EM-16 sign conventions:

At the null, long handle of the EM-16 points towards region of higher conductivity. The observer with conductor to front will have to lean backwards to get null and will see positive reading on clinometer. Observed from opposite direction, reading would be negative. To avoid confusion, all readings must be taken facing same direction and this must be recorded in field notes even if, as is suggested, a standard range of directions (like N and E rather than S or W) is adopted on all surveys. Quadrature anomalies generally show same polarity as in-phase anomalies but may be reversed by conductive overburden. Reversed in phase anomalies can be occurred by steeply dipping insulators surrounded in conductive country rock, that are rare, or by active sources like live power lines.

The EM-16R:

With additional circuitry contained in EM-16R plug-in module and 2 m length of shielded cable acting as the aerial, EM-16 can be utilized to compute horizontal electric fields.
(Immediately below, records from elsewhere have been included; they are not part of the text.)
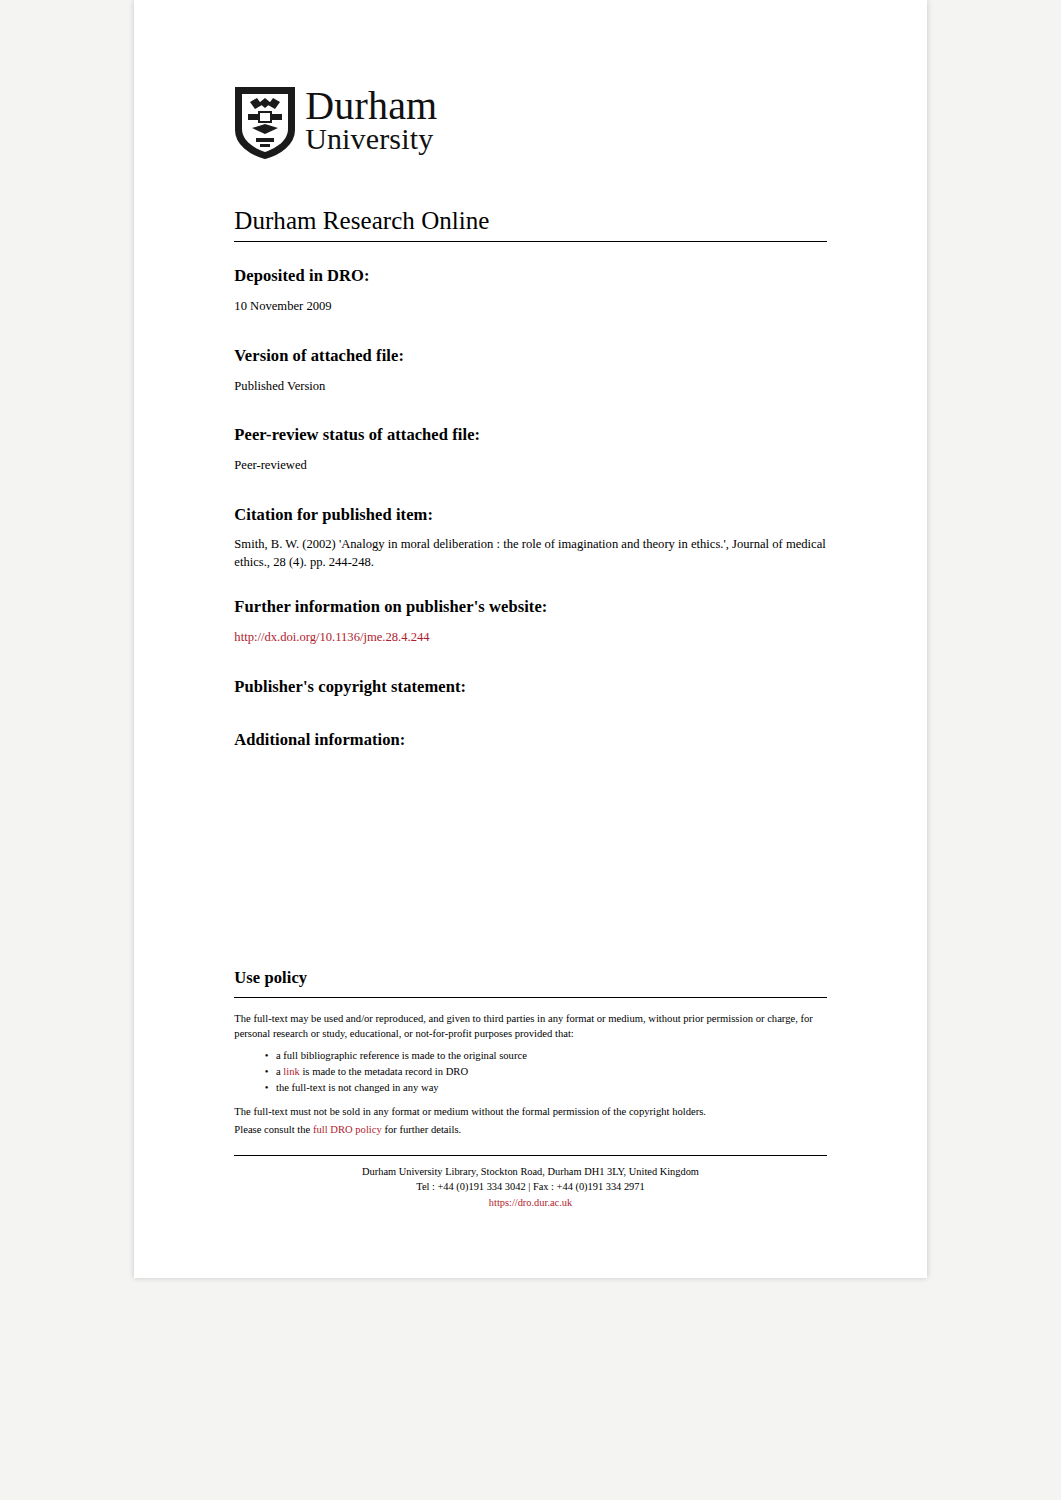Durham
University
Durham Research Online
Deposited in DRO:
10 November 2009
Version of attached file:
Published Version
Peer-review status of attached file:
Peer-reviewed
Citation for published item:
Smith, B. W. (2002) 'Analogy in moral deliberation : the role of imagination and theory in ethics.', Journal of medical ethics., 28 (4). pp. 244-248.
Further information on publisher's website:
http://dx.doi.org/10.1136/jme.28.4.244
Publisher's copyright statement:
Additional information:
Use policy
The full-text may be used and/or reproduced, and given to third parties in any format or medium, without prior permission or charge, for personal research or study, educational, or not-for-profit purposes provided that:
a full bibliographic reference is made to the original source
a link is made to the metadata record in DRO
the full-text is not changed in any way
The full-text must not be sold in any format or medium without the formal permission of the copyright holders.
Please consult the full DRO policy for further details.
Durham University Library, Stockton Road, Durham DH1 3LY, United Kingdom
Tel : +44 (0)191 334 3042 | Fax : +44 (0)191 334 2971
https://dro.dur.ac.uk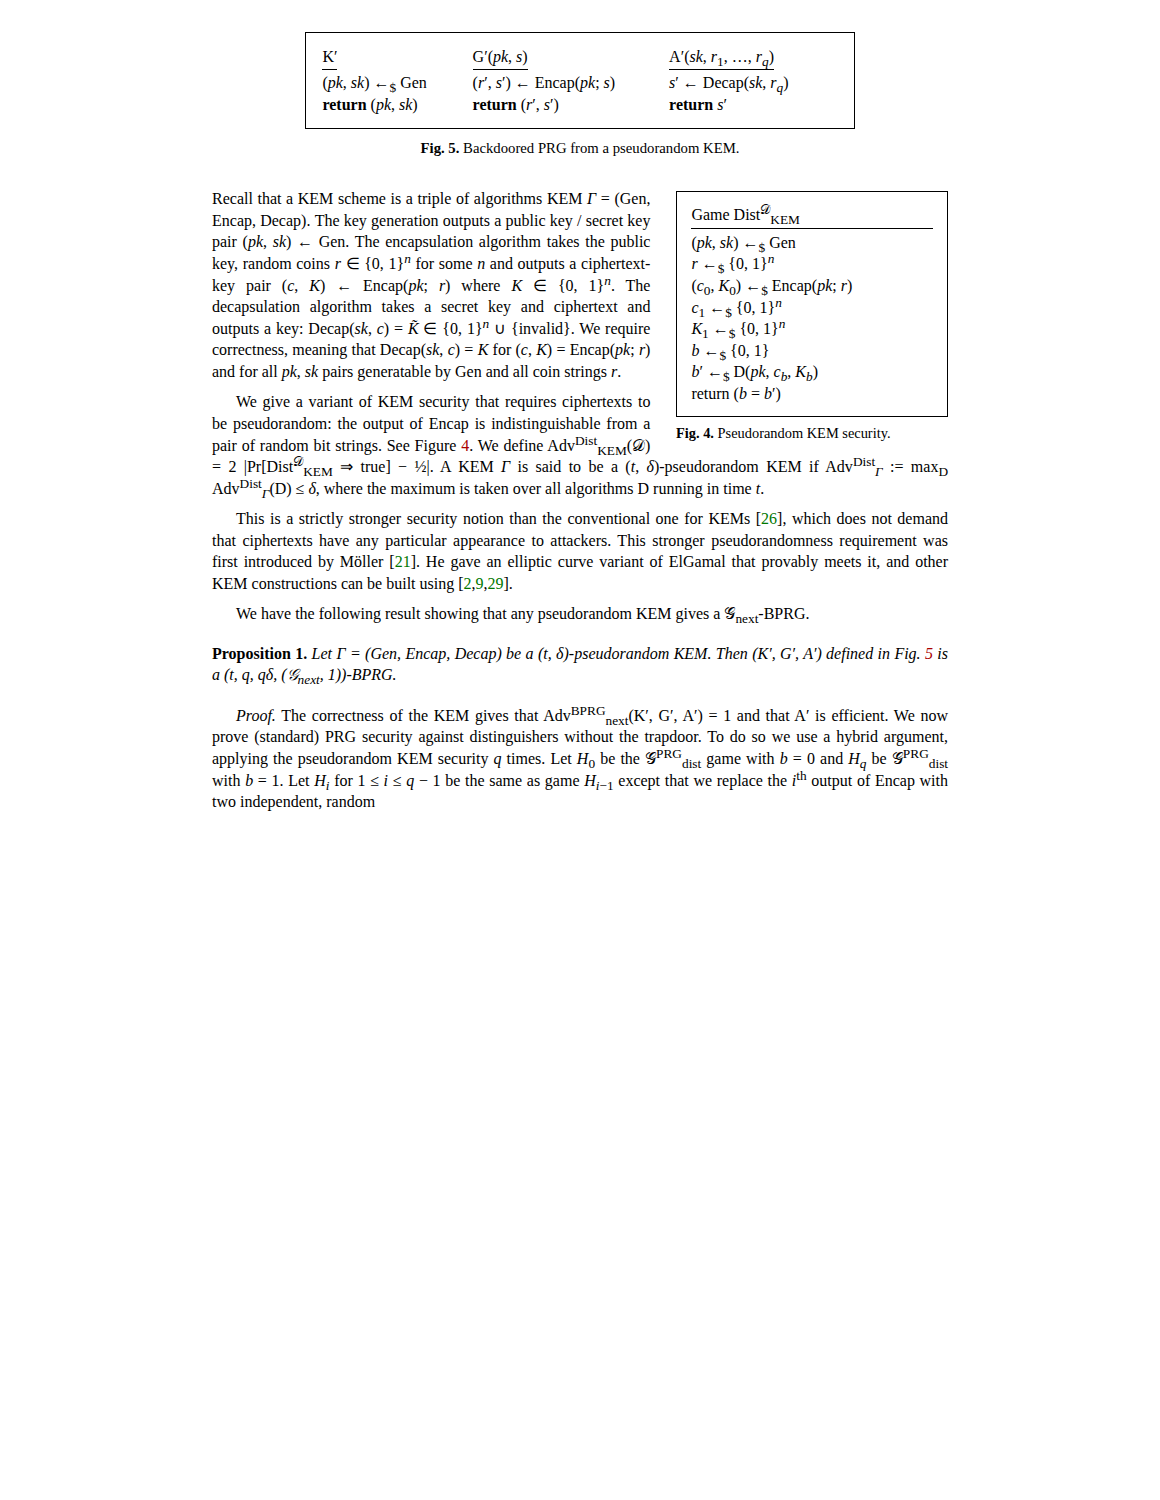| K′ ( pk , sk ) ← $ Gen return ( pk , sk ) | G′( pk , s ) ( r ′, s ′) ← Encap( pk ; s ) return ( r ′, s ′) | A′( sk , r 1 , …, r q ) s ′ ← Decap( sk , r q ) return s ′ |
Fig. 5. Backdoored PRG from a pseudorandom KEM.
Game Dist𝒟KEM (pk, sk) ←$ Gen r ←$ {0, 1}n (c0, K0) ←$ Encap(pk; r) c1 ←$ {0, 1}n K1 ←$ {0, 1}n b ←$ {0, 1} b′ ←$ D(pk, cb, Kb) return (b = b′)
Fig. 4. Pseudorandom KEM security.
Recall that a KEM scheme is a triple of algorithms KEM Γ = (Gen, Encap, Decap). The key generation outputs a public key / secret key pair (pk, sk) ← Gen. The encapsulation algorithm takes the public key, random coins r ∈ {0, 1}n for some n and outputs a ciphertext-key pair (c, K) ← Encap(pk; r) where K ∈ {0, 1}n. The decapsulation algorithm takes a secret key and ciphertext and outputs a key: Decap(sk, c) = K̃ ∈ {0, 1}n ∪ {invalid}. We require correctness, meaning that Decap(sk, c) = K for (c, K) = Encap(pk; r) and for all pk, sk pairs generatable by Gen and all coin strings r.
We give a variant of KEM security that requires ciphertexts to be pseudorandom: the output of Encap is indistinguishable from a pair of random bit strings. See Figure 4. We define AdvDistKEM(𝒟) = 2 |Pr[Dist𝒟KEM ⇒ true] − ½|. A KEM Γ is said to be a (t, δ)-pseudorandom KEM if AdvDistΓ := maxD AdvDistΓ(D) ≤ δ, where the maximum is taken over all algorithms D running in time t.
This is a strictly stronger security notion than the conventional one for KEMs [26], which does not demand that ciphertexts have any particular appearance to attackers. This stronger pseudorandomness requirement was first introduced by Möller [21]. He gave an elliptic curve variant of ElGamal that provably meets it, and other KEM constructions can be built using [2,9,29].
We have the following result showing that any pseudorandom KEM gives a 𝒢next-BPRG.
Proposition 1. Let Γ = (Gen, Encap, Decap) be a (t, δ)-pseudorandom KEM. Then (K′, G′, A′) defined in Fig. 5 is a (t, q, qδ, (𝒢next, 1))-BPRG.
Proof. The correctness of the KEM gives that AdvBPRGnext(K′, G′, A′) = 1 and that A′ is efficient. We now prove (standard) PRG security against distinguishers without the trapdoor. To do so we use a hybrid argument, applying the pseudorandom KEM security q times. Let H0 be the 𝒢PRGdist game with b = 0 and Hq be 𝒢PRGdist with b = 1. Let Hi for 1 ≤ i ≤ q − 1 be the same as game Hi−1 except that we replace the ith output of Encap with two independent, random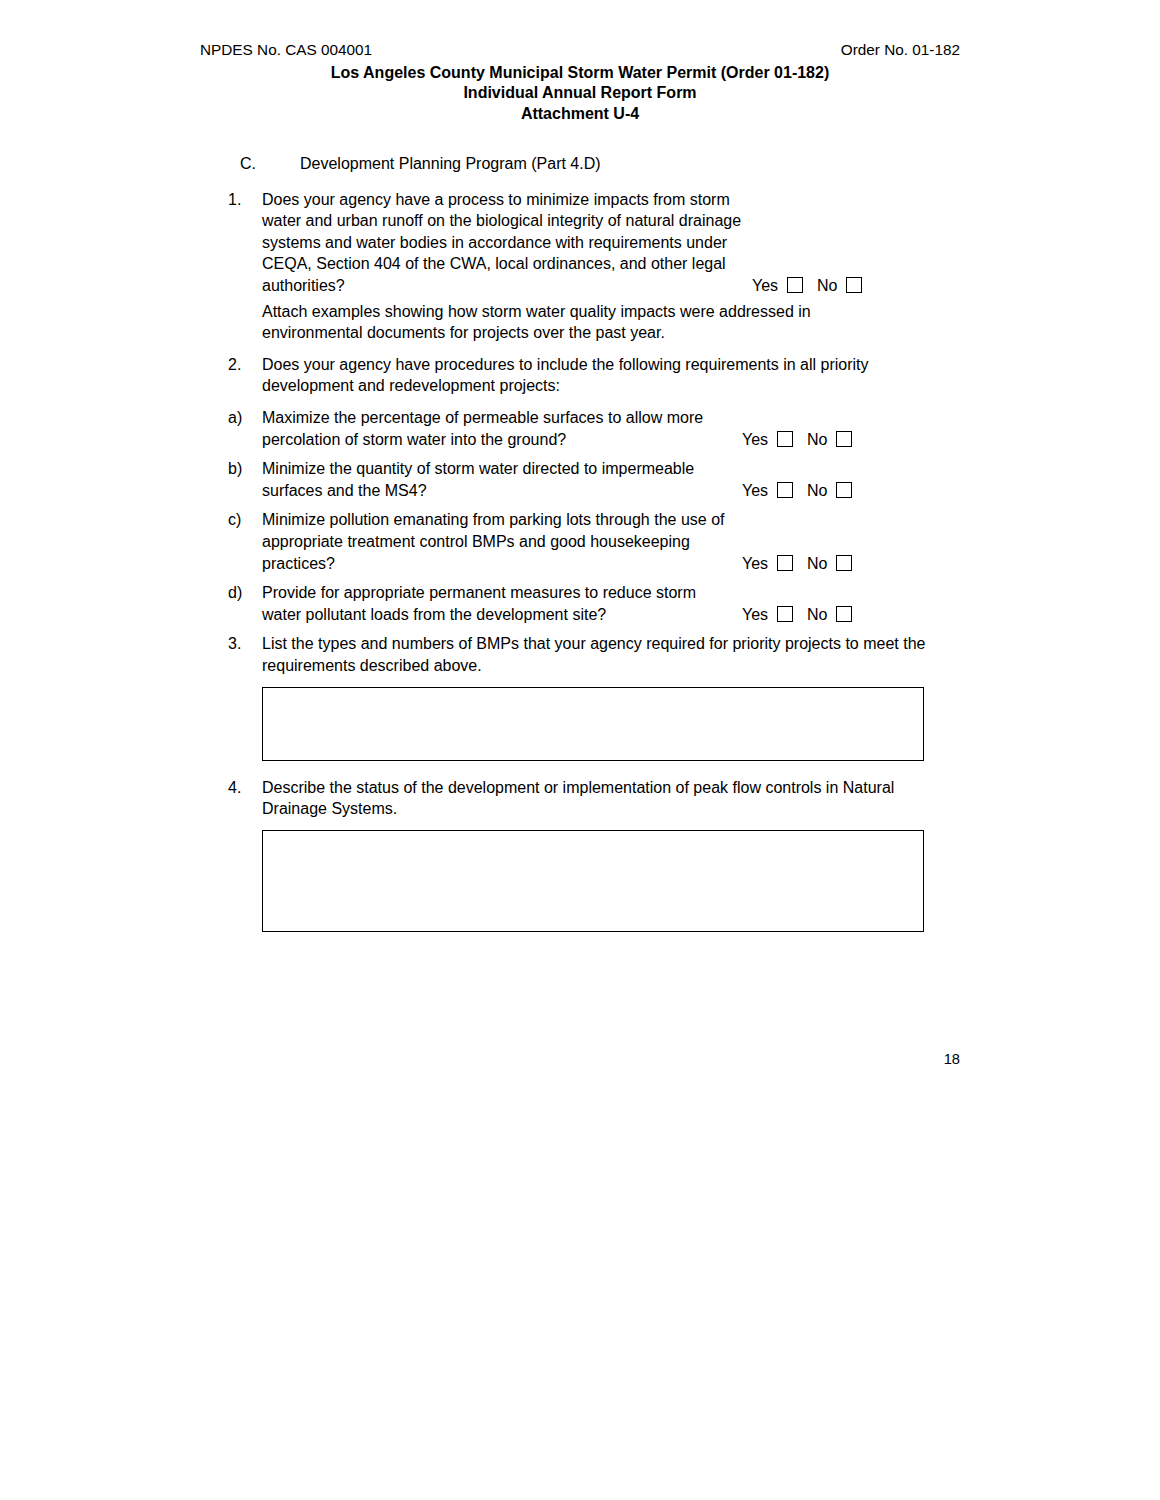NPDES No. CAS 004001 Order No. 01-182
Los Angeles County Municipal Storm Water Permit (Order 01-182)
Individual Annual Report Form
Attachment U-4
C.
Development Planning Program (Part 4.D)
1.
Does your agency have a process to minimize impacts from storm water and urban runoff on the biological integrity of natural drainage systems and water bodies in accordance with requirements under CEQA, Section 404 of the CWA, local ordinances, and other legal authorities?
Yes No
Attach examples showing how storm water quality impacts were addressed in environmental documents for projects over the past year.
2.
Does your agency have procedures to include the following requirements in all priority development and redevelopment projects:
a)
Maximize the percentage of permeable surfaces to allow more percolation of storm water into the ground?
Yes No
b)
Minimize the quantity of storm water directed to impermeable surfaces and the MS4?
Yes No
c)
Minimize pollution emanating from parking lots through the use of appropriate treatment control BMPs and good housekeeping practices?
Yes No
d)
Provide for appropriate permanent measures to reduce storm water pollutant loads from the development site?
Yes No
3.
List the types and numbers of BMPs that your agency required for priority projects to meet the requirements described above.
4.
Describe the status of the development or implementation of peak flow controls in Natural Drainage Systems.
18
Cable is stretched out towards transmitter and two ends are pegged down. Long coil should point towards transmitter and, for convenience instrument is generally laid on ground. Short coil then detects maximum magnetic-field component. Null is attained by rotating 16R control, giving reading directly in ohm-metres. Phase shifts are also observed. EM-16R resistivities, that use horizontal magnetic field as phase reference, suppose a fixed ratio between horizontal magnetic and vertical electric components. This is not the situation if important secondary magnetic fields are there, and use of more stable vertical electric field as reference is to be preferred in instruments which provide this option.

Other VLF instruments:

Most of the alternatives to EM-16 also record magnetic field variations but estimate field components and their ratios rather than dip angles. Main advances comprise direct recording of data, frequently into memory and to front panel display, and elimination of use of the audible tone. Few instruments can evaluate natural magnetic and two-transmitter VLF fields concurrently, and few have been made self-orientating to enhance speed of coverage. Amplitudes may also be estimated but the base instrument is then required to correct for amplitude variations caused by meteorological changes along long transmission paths. Horizontal magnetic field directions are infrequently recorded but are usually less sensitive and less diagnostic than changes in tilt angle and need directional reference. Several instruments rely, as does EM-16, on crystal-controlled tuning to lock to desired station but others use high-Q tuning circuits. ABEM Wadi scans entire VLF band and presents user with the plot of signal strength against frequency, permitting informed choice of station.